*** Opening of Excerpted records ***

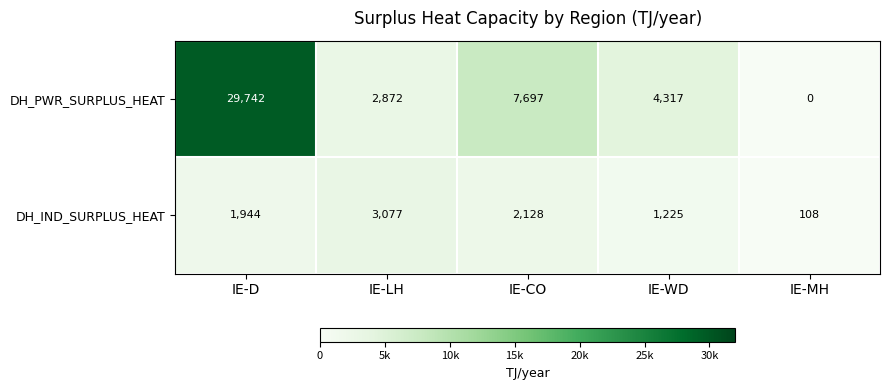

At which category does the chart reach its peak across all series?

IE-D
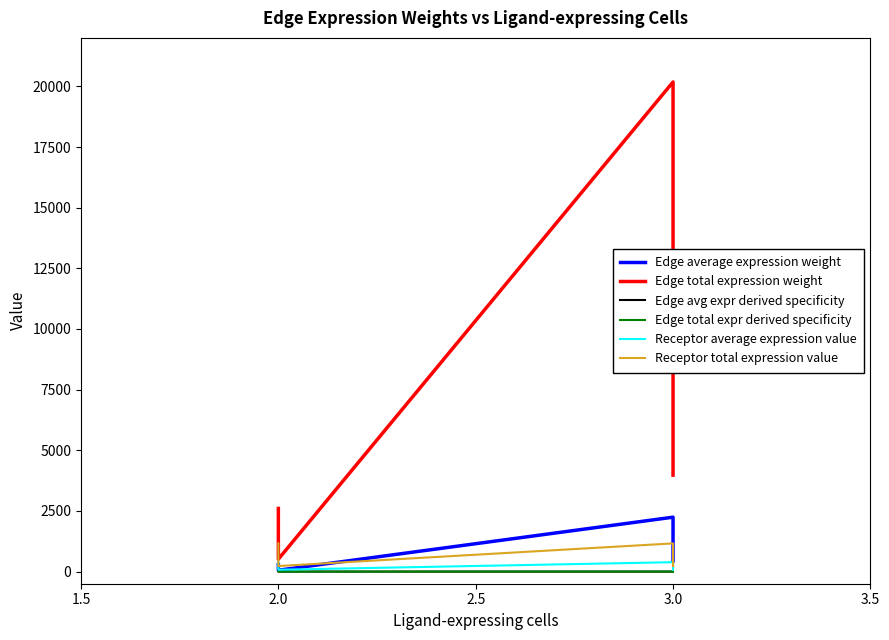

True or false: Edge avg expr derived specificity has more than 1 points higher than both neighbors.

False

*** Close of Excerpted records ***
*** Opening of Excerpted records ***

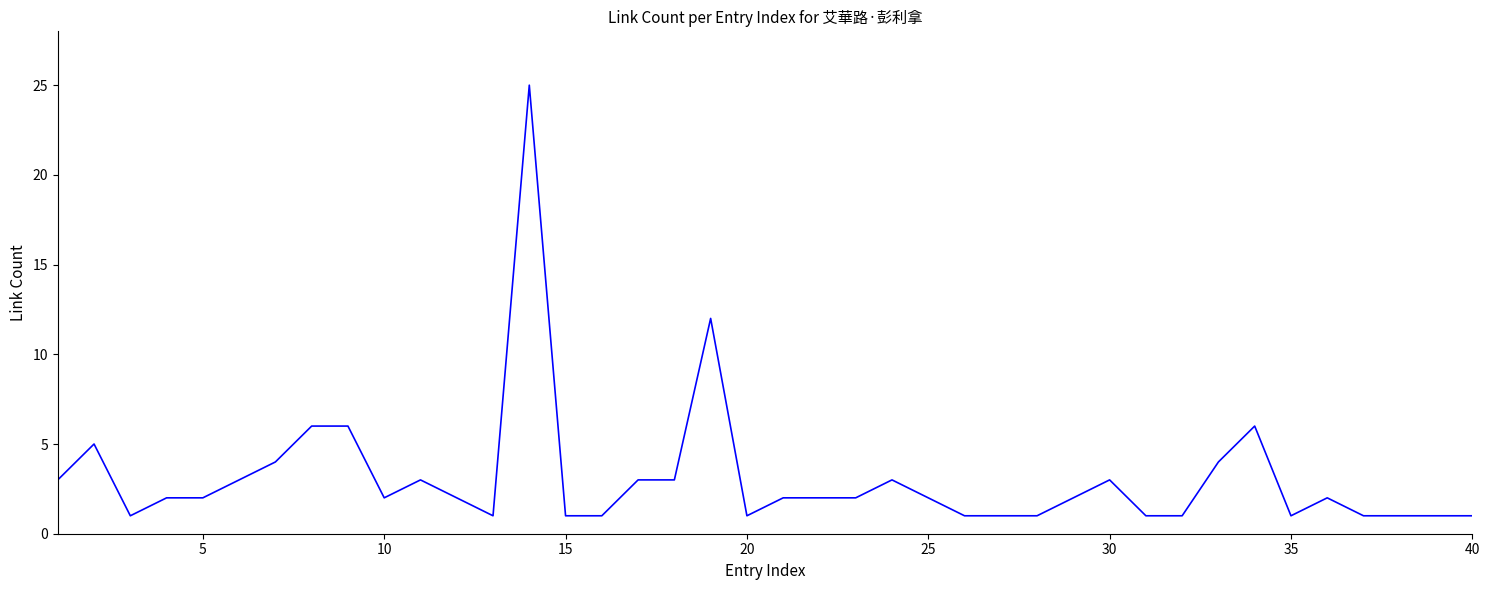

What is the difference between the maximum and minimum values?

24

*** Close of Excerpted records ***

§ **What this task involves**:
Copy out again the stretch of the records from the line containing "At which category" through the line containing "True or false: Edge", leaving the pictures out.

§ **Task answer**:
At which category does the chart reach its peak across all series?

IE-D

True or false: Edge avg expr derived specificity has more than 1 points higher than both neighbors.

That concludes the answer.